Problem description | Count the lines in the material below that contain the string "berfungsinya" and reply with that number alone.

Data provided |
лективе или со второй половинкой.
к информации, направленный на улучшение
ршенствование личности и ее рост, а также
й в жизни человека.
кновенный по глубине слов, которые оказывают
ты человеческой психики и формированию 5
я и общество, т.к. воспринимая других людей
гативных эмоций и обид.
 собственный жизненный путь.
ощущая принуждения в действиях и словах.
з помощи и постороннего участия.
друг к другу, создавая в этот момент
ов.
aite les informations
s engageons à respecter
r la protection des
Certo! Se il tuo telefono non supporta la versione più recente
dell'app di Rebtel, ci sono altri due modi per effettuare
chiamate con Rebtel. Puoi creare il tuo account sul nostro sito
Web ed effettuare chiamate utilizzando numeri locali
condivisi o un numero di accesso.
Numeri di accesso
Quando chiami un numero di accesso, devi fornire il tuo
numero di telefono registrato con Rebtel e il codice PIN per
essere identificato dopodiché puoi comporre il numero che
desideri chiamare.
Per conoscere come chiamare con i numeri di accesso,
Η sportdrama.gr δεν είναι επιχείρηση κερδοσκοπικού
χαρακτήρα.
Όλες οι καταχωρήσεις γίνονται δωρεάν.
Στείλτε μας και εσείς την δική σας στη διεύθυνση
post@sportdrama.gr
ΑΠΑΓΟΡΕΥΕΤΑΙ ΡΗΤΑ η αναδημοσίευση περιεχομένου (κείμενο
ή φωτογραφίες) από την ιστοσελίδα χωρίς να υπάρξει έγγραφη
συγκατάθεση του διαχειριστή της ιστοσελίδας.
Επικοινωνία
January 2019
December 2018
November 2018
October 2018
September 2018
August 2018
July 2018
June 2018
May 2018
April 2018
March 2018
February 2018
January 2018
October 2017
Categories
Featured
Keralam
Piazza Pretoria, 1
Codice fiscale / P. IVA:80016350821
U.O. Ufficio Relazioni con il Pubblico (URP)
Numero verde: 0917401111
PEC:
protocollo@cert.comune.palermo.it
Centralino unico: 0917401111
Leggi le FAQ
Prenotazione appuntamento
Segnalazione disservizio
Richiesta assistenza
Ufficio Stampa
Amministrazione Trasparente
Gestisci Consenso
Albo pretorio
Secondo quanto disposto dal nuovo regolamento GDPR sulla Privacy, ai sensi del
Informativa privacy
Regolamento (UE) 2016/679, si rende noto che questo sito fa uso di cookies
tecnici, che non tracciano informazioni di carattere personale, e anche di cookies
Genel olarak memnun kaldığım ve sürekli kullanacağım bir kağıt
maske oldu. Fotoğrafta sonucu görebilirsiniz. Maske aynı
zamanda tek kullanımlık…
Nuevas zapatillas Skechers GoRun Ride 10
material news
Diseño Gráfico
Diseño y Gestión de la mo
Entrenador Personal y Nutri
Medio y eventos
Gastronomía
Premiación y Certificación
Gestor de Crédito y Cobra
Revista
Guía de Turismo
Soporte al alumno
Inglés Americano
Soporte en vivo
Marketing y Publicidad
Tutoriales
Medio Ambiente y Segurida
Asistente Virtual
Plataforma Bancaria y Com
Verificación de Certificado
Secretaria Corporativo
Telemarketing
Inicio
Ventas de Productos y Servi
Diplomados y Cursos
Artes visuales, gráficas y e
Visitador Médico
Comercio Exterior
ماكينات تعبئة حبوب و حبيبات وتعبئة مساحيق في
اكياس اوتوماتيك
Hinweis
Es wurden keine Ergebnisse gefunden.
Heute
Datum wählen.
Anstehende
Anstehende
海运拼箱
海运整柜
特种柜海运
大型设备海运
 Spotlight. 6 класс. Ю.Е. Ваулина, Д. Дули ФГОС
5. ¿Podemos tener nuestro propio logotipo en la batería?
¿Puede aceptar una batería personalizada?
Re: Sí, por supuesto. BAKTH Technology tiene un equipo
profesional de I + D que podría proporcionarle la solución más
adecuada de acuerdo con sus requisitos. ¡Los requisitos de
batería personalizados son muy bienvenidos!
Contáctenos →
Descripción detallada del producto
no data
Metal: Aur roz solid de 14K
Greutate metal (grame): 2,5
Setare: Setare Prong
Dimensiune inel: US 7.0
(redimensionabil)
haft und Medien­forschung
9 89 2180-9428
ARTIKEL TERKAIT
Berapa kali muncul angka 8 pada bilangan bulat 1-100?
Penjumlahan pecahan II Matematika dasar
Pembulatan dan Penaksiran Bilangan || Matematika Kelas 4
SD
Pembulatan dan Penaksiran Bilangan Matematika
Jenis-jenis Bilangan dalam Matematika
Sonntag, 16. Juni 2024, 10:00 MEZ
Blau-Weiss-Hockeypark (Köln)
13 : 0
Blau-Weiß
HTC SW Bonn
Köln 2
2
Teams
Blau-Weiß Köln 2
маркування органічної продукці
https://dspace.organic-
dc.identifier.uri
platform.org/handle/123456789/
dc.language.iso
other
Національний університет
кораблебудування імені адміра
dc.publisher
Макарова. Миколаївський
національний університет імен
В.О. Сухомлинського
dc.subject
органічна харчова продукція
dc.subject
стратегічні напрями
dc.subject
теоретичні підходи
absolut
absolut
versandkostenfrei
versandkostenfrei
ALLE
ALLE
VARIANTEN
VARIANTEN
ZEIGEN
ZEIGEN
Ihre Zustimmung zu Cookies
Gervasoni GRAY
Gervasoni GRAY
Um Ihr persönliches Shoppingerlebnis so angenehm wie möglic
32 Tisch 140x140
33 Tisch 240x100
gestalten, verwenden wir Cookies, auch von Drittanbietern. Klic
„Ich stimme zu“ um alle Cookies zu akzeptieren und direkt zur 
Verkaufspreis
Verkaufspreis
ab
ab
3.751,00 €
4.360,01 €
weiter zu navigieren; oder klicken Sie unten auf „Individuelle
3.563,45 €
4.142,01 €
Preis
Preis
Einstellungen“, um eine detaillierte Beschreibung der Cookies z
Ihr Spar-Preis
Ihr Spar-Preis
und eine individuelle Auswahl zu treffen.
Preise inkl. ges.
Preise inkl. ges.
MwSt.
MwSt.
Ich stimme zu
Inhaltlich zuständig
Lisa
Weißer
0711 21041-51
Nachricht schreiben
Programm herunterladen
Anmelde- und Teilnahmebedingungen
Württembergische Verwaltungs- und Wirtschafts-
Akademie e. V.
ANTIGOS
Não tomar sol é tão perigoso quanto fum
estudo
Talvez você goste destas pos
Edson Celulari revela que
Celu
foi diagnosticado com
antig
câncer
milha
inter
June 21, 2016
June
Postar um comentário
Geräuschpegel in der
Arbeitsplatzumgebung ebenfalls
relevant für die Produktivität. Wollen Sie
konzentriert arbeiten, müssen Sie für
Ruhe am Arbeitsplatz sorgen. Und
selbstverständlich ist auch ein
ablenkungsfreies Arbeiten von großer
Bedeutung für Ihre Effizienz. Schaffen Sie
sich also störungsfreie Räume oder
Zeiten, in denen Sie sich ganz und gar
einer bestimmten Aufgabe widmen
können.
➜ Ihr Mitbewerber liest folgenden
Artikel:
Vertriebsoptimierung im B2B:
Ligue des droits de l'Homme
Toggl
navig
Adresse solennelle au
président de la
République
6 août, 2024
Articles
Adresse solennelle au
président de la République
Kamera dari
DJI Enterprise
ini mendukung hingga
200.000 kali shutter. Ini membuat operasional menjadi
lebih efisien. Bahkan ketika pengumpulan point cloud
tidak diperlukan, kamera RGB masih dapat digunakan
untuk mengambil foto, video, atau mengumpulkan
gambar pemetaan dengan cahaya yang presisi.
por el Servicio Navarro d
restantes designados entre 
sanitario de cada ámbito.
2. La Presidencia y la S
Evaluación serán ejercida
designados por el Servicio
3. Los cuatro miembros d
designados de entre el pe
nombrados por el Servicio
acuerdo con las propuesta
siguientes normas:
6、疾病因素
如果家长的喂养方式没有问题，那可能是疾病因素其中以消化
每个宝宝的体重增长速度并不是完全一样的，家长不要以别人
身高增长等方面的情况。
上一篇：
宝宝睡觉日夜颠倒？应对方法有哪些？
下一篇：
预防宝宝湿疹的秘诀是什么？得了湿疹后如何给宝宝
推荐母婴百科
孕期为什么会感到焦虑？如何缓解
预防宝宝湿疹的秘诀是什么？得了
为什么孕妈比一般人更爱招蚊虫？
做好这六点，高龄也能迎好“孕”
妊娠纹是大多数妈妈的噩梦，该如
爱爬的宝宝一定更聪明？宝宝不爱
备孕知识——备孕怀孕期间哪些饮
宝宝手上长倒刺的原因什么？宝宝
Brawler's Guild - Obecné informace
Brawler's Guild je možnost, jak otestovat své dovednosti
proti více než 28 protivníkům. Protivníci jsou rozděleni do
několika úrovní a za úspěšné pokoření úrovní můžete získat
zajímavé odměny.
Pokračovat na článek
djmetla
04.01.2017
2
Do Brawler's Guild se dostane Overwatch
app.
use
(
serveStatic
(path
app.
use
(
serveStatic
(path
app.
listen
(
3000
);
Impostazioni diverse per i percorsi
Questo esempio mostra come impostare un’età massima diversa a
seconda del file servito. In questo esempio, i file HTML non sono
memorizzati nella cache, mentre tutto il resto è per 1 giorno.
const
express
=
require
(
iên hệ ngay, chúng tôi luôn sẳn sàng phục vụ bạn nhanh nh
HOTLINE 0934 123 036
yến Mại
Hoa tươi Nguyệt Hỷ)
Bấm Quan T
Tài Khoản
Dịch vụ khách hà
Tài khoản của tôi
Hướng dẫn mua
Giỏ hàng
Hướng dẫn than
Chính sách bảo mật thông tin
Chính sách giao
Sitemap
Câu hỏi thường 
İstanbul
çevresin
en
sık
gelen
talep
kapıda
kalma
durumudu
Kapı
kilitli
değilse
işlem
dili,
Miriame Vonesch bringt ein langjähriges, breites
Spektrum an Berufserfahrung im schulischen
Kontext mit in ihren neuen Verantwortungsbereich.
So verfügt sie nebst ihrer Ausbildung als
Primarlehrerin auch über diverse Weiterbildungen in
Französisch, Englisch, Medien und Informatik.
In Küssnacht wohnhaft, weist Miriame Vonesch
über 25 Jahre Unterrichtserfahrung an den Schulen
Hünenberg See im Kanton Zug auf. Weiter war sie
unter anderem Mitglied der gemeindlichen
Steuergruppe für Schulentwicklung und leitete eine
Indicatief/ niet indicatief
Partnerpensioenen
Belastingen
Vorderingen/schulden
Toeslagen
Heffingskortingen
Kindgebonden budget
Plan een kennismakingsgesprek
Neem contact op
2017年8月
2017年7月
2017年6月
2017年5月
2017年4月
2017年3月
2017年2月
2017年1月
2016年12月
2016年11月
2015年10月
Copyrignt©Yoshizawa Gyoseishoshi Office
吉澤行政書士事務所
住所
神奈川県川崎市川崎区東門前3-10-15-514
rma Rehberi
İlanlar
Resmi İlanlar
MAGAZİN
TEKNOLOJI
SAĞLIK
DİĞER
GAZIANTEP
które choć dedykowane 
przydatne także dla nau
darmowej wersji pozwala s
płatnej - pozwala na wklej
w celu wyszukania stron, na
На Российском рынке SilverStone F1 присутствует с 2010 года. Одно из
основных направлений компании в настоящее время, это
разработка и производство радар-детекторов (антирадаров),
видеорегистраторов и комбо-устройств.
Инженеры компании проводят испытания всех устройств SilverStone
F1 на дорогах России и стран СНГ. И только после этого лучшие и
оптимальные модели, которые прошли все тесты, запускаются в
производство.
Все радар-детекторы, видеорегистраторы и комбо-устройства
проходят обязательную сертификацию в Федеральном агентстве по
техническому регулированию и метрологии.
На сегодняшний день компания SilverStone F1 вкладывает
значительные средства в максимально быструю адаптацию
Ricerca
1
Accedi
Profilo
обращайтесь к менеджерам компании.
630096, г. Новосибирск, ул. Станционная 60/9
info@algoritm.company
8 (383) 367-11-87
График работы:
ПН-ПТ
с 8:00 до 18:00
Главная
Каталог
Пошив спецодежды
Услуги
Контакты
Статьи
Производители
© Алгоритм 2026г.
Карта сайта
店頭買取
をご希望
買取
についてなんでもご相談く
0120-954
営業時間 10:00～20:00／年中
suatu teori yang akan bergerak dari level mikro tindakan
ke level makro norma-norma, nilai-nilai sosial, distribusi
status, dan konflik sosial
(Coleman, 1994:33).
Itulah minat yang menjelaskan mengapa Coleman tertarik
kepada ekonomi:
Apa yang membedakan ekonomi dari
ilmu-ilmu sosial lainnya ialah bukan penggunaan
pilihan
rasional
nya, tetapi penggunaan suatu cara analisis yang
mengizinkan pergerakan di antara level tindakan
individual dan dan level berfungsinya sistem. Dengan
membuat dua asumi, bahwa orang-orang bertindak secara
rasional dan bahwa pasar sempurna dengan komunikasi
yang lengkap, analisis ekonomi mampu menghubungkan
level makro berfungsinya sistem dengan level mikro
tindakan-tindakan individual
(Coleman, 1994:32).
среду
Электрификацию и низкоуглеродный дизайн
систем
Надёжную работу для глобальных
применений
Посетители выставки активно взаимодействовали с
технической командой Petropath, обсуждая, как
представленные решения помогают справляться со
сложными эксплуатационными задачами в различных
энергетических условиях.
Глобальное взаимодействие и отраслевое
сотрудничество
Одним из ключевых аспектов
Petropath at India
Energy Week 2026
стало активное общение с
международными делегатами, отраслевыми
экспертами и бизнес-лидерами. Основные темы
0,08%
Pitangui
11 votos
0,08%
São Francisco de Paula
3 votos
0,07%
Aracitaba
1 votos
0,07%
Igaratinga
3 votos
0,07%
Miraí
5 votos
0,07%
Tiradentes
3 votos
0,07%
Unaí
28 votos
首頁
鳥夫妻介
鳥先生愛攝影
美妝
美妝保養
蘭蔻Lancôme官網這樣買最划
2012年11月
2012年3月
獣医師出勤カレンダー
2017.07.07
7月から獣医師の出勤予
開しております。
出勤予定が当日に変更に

Result below | 2